VLF stands for Very Low Frequency and refers to radio waves in the 3 kHz to 30 kHz band. The nice thing about these frequencies is that they can be processed with a normal PC by plugging the antenna (usually with a small amplifier) directly into the computer's sound card.
This page contains a couple of applications that I developed as I needed the functionality. Perhaps they can be of use to someone else as well.
Unless you live in a remote area, you will probably experience mains hum interference when listening to VLF. The interference consists of the 50 Hz component and harmonics generated by the electrical grid. When prototyping a basic antenna amplifier I realized that it would be impossible for me to do any listening at home without some kind of filter. After searching around a bit I figured it would make for a pretty interesting project.
I tried a few different techniques. Syncing and subtracting a generated waveform worked well for the 50 Hz component, but generating the harmonics and matching the amplitude didn't work very well. Applying a series of notch filters had the same problem of finding the right frequencies to reject. A comb filter seems to be used by some, but I never quite liked it. I also tried recording the noise into a buffer long enough to fit one 50 Hz period. This buffer was computed by exponential averaging and subtracted from the signal. This method did show some promise, but was very fragile to small changes. I eventually decided that a more robust method was necessary, even if it meant lower sound quality.
The result is an application that filters the signal using spectral subtraction, which is a popular technique in the mobile phone industry. Although the filter introduces some artifacts of its own, it is a great improvement over the torture of inducing a constant hum into one's ears.
The filter performs well as long as the noise signal is reasonably clean, one that sounds like hum. A more distorted signal, normally referred to as buzz, with large spikes and discontinuities has proved harder to suppress. Your mileage may vary.

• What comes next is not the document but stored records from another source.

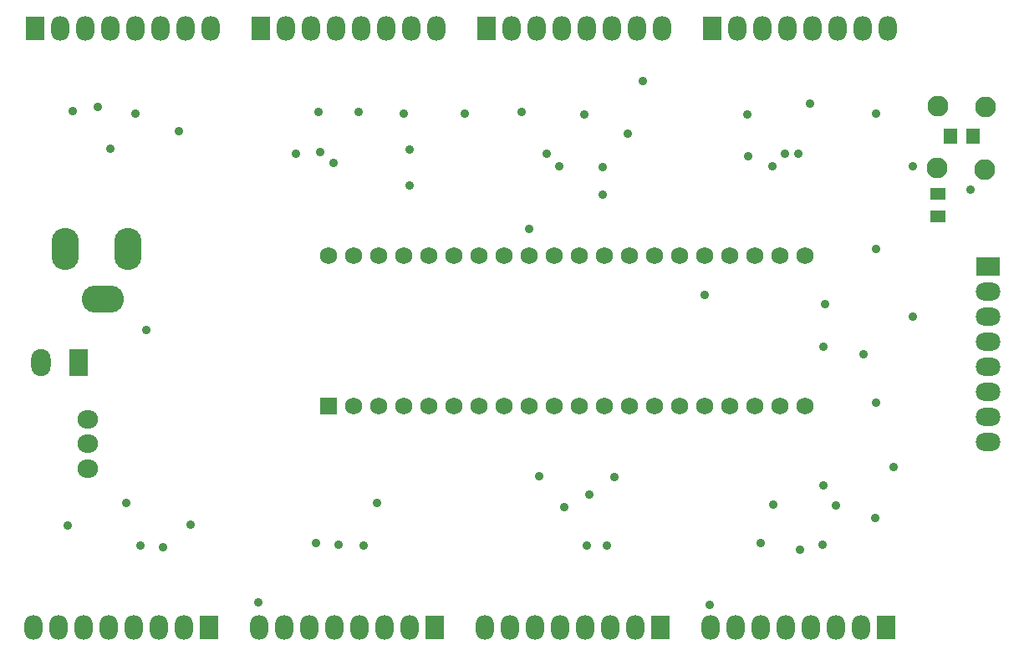
<source format=gbs>
G04*
G04 #@! TF.GenerationSoftware,Altium Limited,Altium Designer,18.1.6 (161)*
G04*
G04 Layer_Color=16711935*
%FSLAX25Y25*%
%MOIN*%
G70*
G01*
G75*
%ADD26R,0.05800X0.06300*%
%ADD30R,0.06800X0.06800*%
%ADD31C,0.06800*%
%ADD32O,0.07300X0.09800*%
%ADD33R,0.07300X0.09800*%
%ADD34R,0.07800X0.10800*%
%ADD35O,0.07800X0.10800*%
%ADD36O,0.08300X0.07300*%
%ADD37O,0.09800X0.07300*%
%ADD38R,0.09800X0.07300*%
%ADD39C,0.08300*%
%ADD40O,0.16800X0.10800*%
%ADD41O,0.10800X0.16800*%
%ADD42C,0.03556*%
%ADD60R,0.06300X0.04737*%
D26*
X536000Y351000D02*
D03*
X545000D02*
D03*
D30*
X288000Y243200D02*
D03*
D31*
X298000D02*
D03*
X308000D02*
D03*
X318000D02*
D03*
X328000D02*
D03*
X338000D02*
D03*
X348000D02*
D03*
X358000D02*
D03*
X368000D02*
D03*
X378000D02*
D03*
X388000D02*
D03*
X398000D02*
D03*
X408000D02*
D03*
X418000D02*
D03*
X428000D02*
D03*
X438000D02*
D03*
X448000D02*
D03*
X458000D02*
D03*
X468000D02*
D03*
X478000D02*
D03*
Y303200D02*
D03*
X468000D02*
D03*
X458000D02*
D03*
X448000D02*
D03*
X438000D02*
D03*
X428000D02*
D03*
X418000D02*
D03*
X408000D02*
D03*
X398000D02*
D03*
X388000D02*
D03*
X378000D02*
D03*
X368000D02*
D03*
X358000D02*
D03*
X348000D02*
D03*
X338000D02*
D03*
X328000D02*
D03*
X318000D02*
D03*
X308000D02*
D03*
X298000D02*
D03*
X288000D02*
D03*
D32*
X501000Y394000D02*
D03*
X481000D02*
D03*
X451000D02*
D03*
X461000D02*
D03*
X471000D02*
D03*
X491000D02*
D03*
X511000D02*
D03*
X411000D02*
D03*
X391000D02*
D03*
X361000D02*
D03*
X371000D02*
D03*
X381000D02*
D03*
X401000D02*
D03*
X421000D02*
D03*
X321000D02*
D03*
X301000D02*
D03*
X271000D02*
D03*
X281000D02*
D03*
X291000D02*
D03*
X311000D02*
D03*
X331000D02*
D03*
X231000D02*
D03*
X211000D02*
D03*
X181000D02*
D03*
X191000D02*
D03*
X201000D02*
D03*
X221000D02*
D03*
X241000D02*
D03*
X170500Y155000D02*
D03*
X190500D02*
D03*
X210500D02*
D03*
X220500D02*
D03*
X230500D02*
D03*
X200500D02*
D03*
X180500D02*
D03*
X260500D02*
D03*
X280500D02*
D03*
X300500D02*
D03*
X310500D02*
D03*
X320500D02*
D03*
X290500D02*
D03*
X270500D02*
D03*
X350500D02*
D03*
X370500D02*
D03*
X390500D02*
D03*
X400500D02*
D03*
X410500D02*
D03*
X380500D02*
D03*
X360500D02*
D03*
X440500D02*
D03*
X460500D02*
D03*
X480500D02*
D03*
X490500D02*
D03*
X500500D02*
D03*
X470500D02*
D03*
X450500D02*
D03*
D33*
X441000Y394000D02*
D03*
X351000D02*
D03*
X261000D02*
D03*
X171000D02*
D03*
X240500Y155000D02*
D03*
X330500D02*
D03*
X420500D02*
D03*
X510500D02*
D03*
D34*
X188500Y260500D02*
D03*
D35*
X173500D02*
D03*
D36*
X192000Y218100D02*
D03*
Y228200D02*
D03*
Y238000D02*
D03*
D37*
X551000Y229000D02*
D03*
Y249000D02*
D03*
Y269000D02*
D03*
Y279000D02*
D03*
Y289000D02*
D03*
Y259000D02*
D03*
Y239000D02*
D03*
D38*
Y299000D02*
D03*
D39*
X530700Y338200D02*
D03*
X550200Y362700D02*
D03*
X531000Y363000D02*
D03*
X549800Y337600D02*
D03*
D40*
X198000Y286000D02*
D03*
D41*
X183000Y306000D02*
D03*
X208000D02*
D03*
D42*
X390000Y359600D02*
D03*
X284900Y344700D02*
D03*
X320400Y331300D02*
D03*
Y345600D02*
D03*
X372100Y215100D02*
D03*
X402000Y215000D02*
D03*
X392000Y208000D02*
D03*
X382000Y203000D02*
D03*
X342500Y360000D02*
D03*
X290000Y340200D02*
D03*
X222000Y187000D02*
D03*
X275000Y344000D02*
D03*
X228571Y352740D02*
D03*
X413500Y373000D02*
D03*
X318000Y360000D02*
D03*
X407500Y352000D02*
D03*
X455500Y343000D02*
D03*
X485500Y211500D02*
D03*
X486000Y284000D02*
D03*
X485500Y267000D02*
D03*
X513370Y219000D02*
D03*
X201000Y346000D02*
D03*
X211000Y360000D02*
D03*
X196000Y362500D02*
D03*
X368000Y314000D02*
D03*
X397500Y338500D02*
D03*
X438000Y287500D02*
D03*
X506500Y360000D02*
D03*
Y306000D02*
D03*
X506000Y198500D02*
D03*
X506500Y244500D02*
D03*
X501500Y264000D02*
D03*
X470000Y344000D02*
D03*
X475500D02*
D03*
X397500Y327500D02*
D03*
X476000Y186000D02*
D03*
X207500Y204500D02*
D03*
X215500Y273500D02*
D03*
X213000Y187500D02*
D03*
X186000Y361000D02*
D03*
X283000Y188500D02*
D03*
X292000Y188000D02*
D03*
X307500Y204667D02*
D03*
X391000Y187500D02*
D03*
X399000D02*
D03*
X184000Y195500D02*
D03*
X465500Y204000D02*
D03*
X455000Y359500D02*
D03*
X480000Y364000D02*
D03*
X521000Y339000D02*
D03*
X544250Y329500D02*
D03*
X521000Y279000D02*
D03*
X485000Y188000D02*
D03*
X490500Y203500D02*
D03*
X460500Y188500D02*
D03*
X440000Y164000D02*
D03*
X302000Y187500D02*
D03*
X260000Y165000D02*
D03*
X233000Y196000D02*
D03*
X465000Y339000D02*
D03*
X365000Y360500D02*
D03*
X380000Y339000D02*
D03*
X375000Y344000D02*
D03*
X284000Y360500D02*
D03*
X300000D02*
D03*
D60*
X531000Y319000D02*
D03*
Y328000D02*
D03*
M02*

</source>
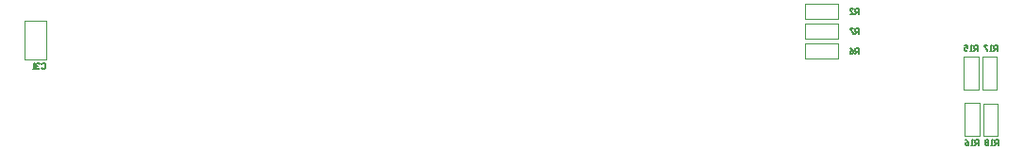
<source format=gbr>
%TF.GenerationSoftware,Altium Limited,Altium Designer,24.6.1 (21)*%
G04 Layer_Color=32896*
%FSLAX45Y45*%
%MOMM*%
%TF.SameCoordinates,FD53202A-208C-403B-AAB2-15DF5564725B*%
%TF.FilePolarity,Positive*%
%TF.FileFunction,Legend,Bot*%
%TF.Part,Single*%
G01*
G75*
%TA.AperFunction,NonConductor*%
%ADD57C,0.10000*%
%ADD59C,0.15000*%
D57*
X10010760Y8973549D02*
Y9105413D01*
X10302860D01*
Y8973549D02*
Y9105413D01*
X10010760Y8973549D02*
X10302860D01*
X10010760Y9151349D02*
Y9283213D01*
X10302860D01*
Y9151349D02*
Y9283213D01*
X10010760Y9151349D02*
X10302860D01*
X10010760Y9332708D02*
Y9464572D01*
X10302860D01*
Y9332708D02*
Y9464572D01*
X10010760Y9332708D02*
X10302860D01*
X11442700Y8572500D02*
X11574565D01*
Y8280400D02*
Y8572500D01*
X11442700Y8280400D02*
X11574565D01*
X11442700D02*
Y8572500D01*
X11605500Y8571300D02*
X11737365D01*
Y8279200D02*
Y8571300D01*
X11605500Y8279200D02*
X11737365D01*
X11605500D02*
Y8571300D01*
X11433990Y8988788D02*
X11565854D01*
Y8696688D02*
Y8988788D01*
X11433990Y8696688D02*
X11565854D01*
X11433990D02*
Y8988788D01*
X11599090D02*
X11730954D01*
Y8696688D02*
Y8988788D01*
X11599090Y8696688D02*
X11730954D01*
X11599090D02*
Y8988788D01*
X3200400Y8966200D02*
Y9309100D01*
X3009900D02*
X3200400D01*
X3009900Y8966200D02*
Y9309100D01*
Y8966200D02*
X3200400D01*
D59*
X11746480Y8191908D02*
Y8241892D01*
X11721488D01*
X11713157Y8233561D01*
Y8216900D01*
X11721488Y8208569D01*
X11746480D01*
X11729819D02*
X11713157Y8191908D01*
X11696496D02*
X11679835D01*
X11688165D01*
Y8241892D01*
X11696496Y8233561D01*
X11654843D02*
X11646512Y8241892D01*
X11629851D01*
X11621520Y8233561D01*
Y8225231D01*
X11629851Y8216900D01*
X11621520Y8208569D01*
Y8200239D01*
X11629851Y8191908D01*
X11646512D01*
X11654843Y8200239D01*
Y8208569D01*
X11646512Y8216900D01*
X11654843Y8225231D01*
Y8233561D01*
X11646512Y8216900D02*
X11629851D01*
X11737770Y9039996D02*
Y9089980D01*
X11712778D01*
X11704447Y9081649D01*
Y9064988D01*
X11712778Y9056657D01*
X11737770D01*
X11721108D02*
X11704447Y9039996D01*
X11687786D02*
X11671125D01*
X11679455D01*
Y9089980D01*
X11687786Y9081649D01*
X11646133Y9089980D02*
X11612810D01*
Y9081649D01*
X11646133Y9048327D01*
Y9039996D01*
X11568680Y8191908D02*
Y8241892D01*
X11543688D01*
X11535357Y8233561D01*
Y8216900D01*
X11543688Y8208569D01*
X11568680D01*
X11552019D02*
X11535357Y8191908D01*
X11518696D02*
X11502035D01*
X11510365D01*
Y8241892D01*
X11518696Y8233561D01*
X11443720Y8241892D02*
X11460382Y8233561D01*
X11477043Y8216900D01*
Y8200239D01*
X11468712Y8191908D01*
X11452051D01*
X11443720Y8200239D01*
Y8208569D01*
X11452051Y8216900D01*
X11477043D01*
X11559970Y9039996D02*
Y9089980D01*
X11534978D01*
X11526647Y9081649D01*
Y9064988D01*
X11534978Y9056657D01*
X11559970D01*
X11543308D02*
X11526647Y9039996D01*
X11509986D02*
X11493325D01*
X11501655D01*
Y9089980D01*
X11509986Y9081649D01*
X11435010Y9089980D02*
X11468333D01*
Y9064988D01*
X11451672Y9073318D01*
X11443341D01*
X11435010Y9064988D01*
Y9048327D01*
X11443341Y9039996D01*
X11460002D01*
X11468333Y9048327D01*
X10493753Y9195208D02*
Y9245192D01*
X10468761D01*
X10460430Y9236861D01*
Y9220200D01*
X10468761Y9211869D01*
X10493753D01*
X10477092D02*
X10460430Y9195208D01*
X10443769Y9245192D02*
X10410447D01*
Y9236861D01*
X10443769Y9203539D01*
Y9195208D01*
X10493753Y9017408D02*
Y9067392D01*
X10468761D01*
X10460430Y9059061D01*
Y9042400D01*
X10468761Y9034069D01*
X10493753D01*
X10477092D02*
X10460430Y9017408D01*
X10410447Y9067392D02*
X10427108Y9059061D01*
X10443769Y9042400D01*
Y9025739D01*
X10435439Y9017408D01*
X10418777D01*
X10410447Y9025739D01*
Y9034069D01*
X10418777Y9042400D01*
X10443769D01*
X10493753Y9373008D02*
Y9422992D01*
X10468761D01*
X10460430Y9414661D01*
Y9398000D01*
X10468761Y9389669D01*
X10493753D01*
X10477092D02*
X10460430Y9373008D01*
X10410447D02*
X10443769D01*
X10410447Y9406331D01*
Y9414661D01*
X10418777Y9422992D01*
X10435439D01*
X10443769Y9414661D01*
X3161892Y8919361D02*
X3170222Y8927692D01*
X3186883D01*
X3195214Y8919361D01*
Y8886039D01*
X3186883Y8877708D01*
X3170222D01*
X3161892Y8886039D01*
X3145230Y8919361D02*
X3136900Y8927692D01*
X3120239D01*
X3111908Y8919361D01*
Y8911031D01*
X3120239Y8902700D01*
X3128569D01*
X3120239D01*
X3111908Y8894369D01*
Y8886039D01*
X3120239Y8877708D01*
X3136900D01*
X3145230Y8886039D01*
X3095247Y8877708D02*
X3078586D01*
X3086916D01*
Y8927692D01*
X3095247Y8919361D01*
%TF.MD5,e395cdcb923c5e1f2dacaec863441aea*%
M02*

</source>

NoHum is available as a Mac OS X application and has been tested with Mac OS X 10.11.
After launching NoHum all you have to do is to select an input channel from the Input pop-up button and a channel to output the filtered signal to from the Output pop-up button. The current sample rate and resolution is displayed for each channel. You can also select a whole device to send the output to which can be convenient when listening using headphones.
Performance can be optimized for your particular signal by adjusting some of the filter's parameters.